Several times, he was restrained by police and subsequently hospitalized. Had he lived near the border of a hostile territory instead of in the US, who knows what could have happened to him? This was the situation in my family, and this can happen in anyone’s family.
Now finally, Mengistu and al-Sayed are home, which is a great relief, but their stories are catalogs of failure: the failure of the terror group that governs Gaza to take pity on powerless people with no value to them; the failure of Israel’s mental health system to support and protect them and to help their overwhelmed families; and the failure of Israel’s government, and the international organizations that claim to support the mentally ill, to make securing their release a priority.
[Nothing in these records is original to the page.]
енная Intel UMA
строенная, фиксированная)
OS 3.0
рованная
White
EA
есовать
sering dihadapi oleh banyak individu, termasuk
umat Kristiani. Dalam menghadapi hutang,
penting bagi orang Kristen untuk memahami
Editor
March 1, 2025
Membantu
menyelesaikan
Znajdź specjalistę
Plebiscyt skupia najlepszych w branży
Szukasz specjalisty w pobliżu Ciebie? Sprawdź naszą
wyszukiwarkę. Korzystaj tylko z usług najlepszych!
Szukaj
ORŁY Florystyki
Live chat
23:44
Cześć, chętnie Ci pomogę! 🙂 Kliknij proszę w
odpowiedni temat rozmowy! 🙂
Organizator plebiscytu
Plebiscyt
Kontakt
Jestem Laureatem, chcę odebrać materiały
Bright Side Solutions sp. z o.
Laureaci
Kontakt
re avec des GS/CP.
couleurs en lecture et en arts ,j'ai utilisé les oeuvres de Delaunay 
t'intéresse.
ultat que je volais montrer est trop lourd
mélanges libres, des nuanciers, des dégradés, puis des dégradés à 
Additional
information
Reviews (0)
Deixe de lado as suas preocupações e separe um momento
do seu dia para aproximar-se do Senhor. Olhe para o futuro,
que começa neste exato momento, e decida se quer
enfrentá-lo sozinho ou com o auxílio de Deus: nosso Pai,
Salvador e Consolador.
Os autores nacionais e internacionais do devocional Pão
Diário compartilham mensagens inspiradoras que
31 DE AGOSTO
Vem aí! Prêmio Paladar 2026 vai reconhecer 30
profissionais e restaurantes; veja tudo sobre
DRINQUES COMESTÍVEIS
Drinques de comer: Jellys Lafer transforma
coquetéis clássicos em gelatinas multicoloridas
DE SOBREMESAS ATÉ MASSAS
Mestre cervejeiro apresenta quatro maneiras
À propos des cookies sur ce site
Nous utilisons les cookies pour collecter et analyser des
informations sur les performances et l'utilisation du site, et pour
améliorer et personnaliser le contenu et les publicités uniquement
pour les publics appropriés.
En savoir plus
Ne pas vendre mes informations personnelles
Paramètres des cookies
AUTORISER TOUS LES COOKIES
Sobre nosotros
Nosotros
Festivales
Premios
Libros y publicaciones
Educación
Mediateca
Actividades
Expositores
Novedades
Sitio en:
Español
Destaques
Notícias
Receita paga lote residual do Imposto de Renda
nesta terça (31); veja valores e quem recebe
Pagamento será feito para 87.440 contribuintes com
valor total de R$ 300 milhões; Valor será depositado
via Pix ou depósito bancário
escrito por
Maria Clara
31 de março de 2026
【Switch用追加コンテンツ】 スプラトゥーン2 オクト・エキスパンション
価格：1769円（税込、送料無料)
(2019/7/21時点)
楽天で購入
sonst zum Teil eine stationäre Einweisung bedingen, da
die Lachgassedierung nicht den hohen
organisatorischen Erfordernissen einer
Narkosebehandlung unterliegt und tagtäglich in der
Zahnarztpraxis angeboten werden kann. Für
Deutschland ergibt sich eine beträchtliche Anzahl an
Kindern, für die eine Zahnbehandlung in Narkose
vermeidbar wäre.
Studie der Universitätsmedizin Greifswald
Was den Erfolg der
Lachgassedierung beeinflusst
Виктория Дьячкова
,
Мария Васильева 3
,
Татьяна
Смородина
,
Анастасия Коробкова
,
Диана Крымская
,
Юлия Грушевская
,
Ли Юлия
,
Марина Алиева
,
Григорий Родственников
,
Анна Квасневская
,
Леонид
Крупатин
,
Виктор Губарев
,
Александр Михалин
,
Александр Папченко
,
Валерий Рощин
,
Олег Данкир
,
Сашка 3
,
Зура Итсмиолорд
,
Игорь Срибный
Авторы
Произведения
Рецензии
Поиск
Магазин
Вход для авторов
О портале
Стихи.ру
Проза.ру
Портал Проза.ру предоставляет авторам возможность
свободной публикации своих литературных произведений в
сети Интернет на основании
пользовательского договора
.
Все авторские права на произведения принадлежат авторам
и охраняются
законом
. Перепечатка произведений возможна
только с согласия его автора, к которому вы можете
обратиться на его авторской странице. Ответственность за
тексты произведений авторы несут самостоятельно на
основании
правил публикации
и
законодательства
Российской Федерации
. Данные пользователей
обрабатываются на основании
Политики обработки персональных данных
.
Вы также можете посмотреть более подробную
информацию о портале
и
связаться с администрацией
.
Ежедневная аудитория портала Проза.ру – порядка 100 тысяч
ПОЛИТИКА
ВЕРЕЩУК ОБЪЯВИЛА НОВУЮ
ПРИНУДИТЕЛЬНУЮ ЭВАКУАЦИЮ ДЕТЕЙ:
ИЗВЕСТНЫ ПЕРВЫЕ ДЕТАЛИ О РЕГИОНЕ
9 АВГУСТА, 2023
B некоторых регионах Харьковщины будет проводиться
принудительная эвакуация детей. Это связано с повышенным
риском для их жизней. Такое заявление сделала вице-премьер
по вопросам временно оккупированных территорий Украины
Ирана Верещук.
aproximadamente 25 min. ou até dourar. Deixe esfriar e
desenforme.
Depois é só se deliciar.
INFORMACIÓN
They were never a cause célèbre, and only their families and a handful of devoted activists worked for their release. For most Israelis and for the Israeli government, they were an afterthought or an embarrassment.
If there is one bright spot in the whole agonizing story of October 7, it is that Mengistu and al-Sayed have been included in this hostage deal. Had Israel not finally displayed the compassion and persistence to insist that they be returned home along with the hostages taken in 2023, they would likely have died in Hamas captivity. Their deaths would have attracted little notice and perhaps would never have even been confirmed.
Now that they have survived a decade of Hamas captivity, including God knows what tortures and mistreatment, it is time for Israel to embrace them in the same way it has all the other returned hostages. And to take this as a wake-up call to overhaul an overloaded mental health system and to begin to treat even the poorest and most ill minority-group members with the love and concern they deserve.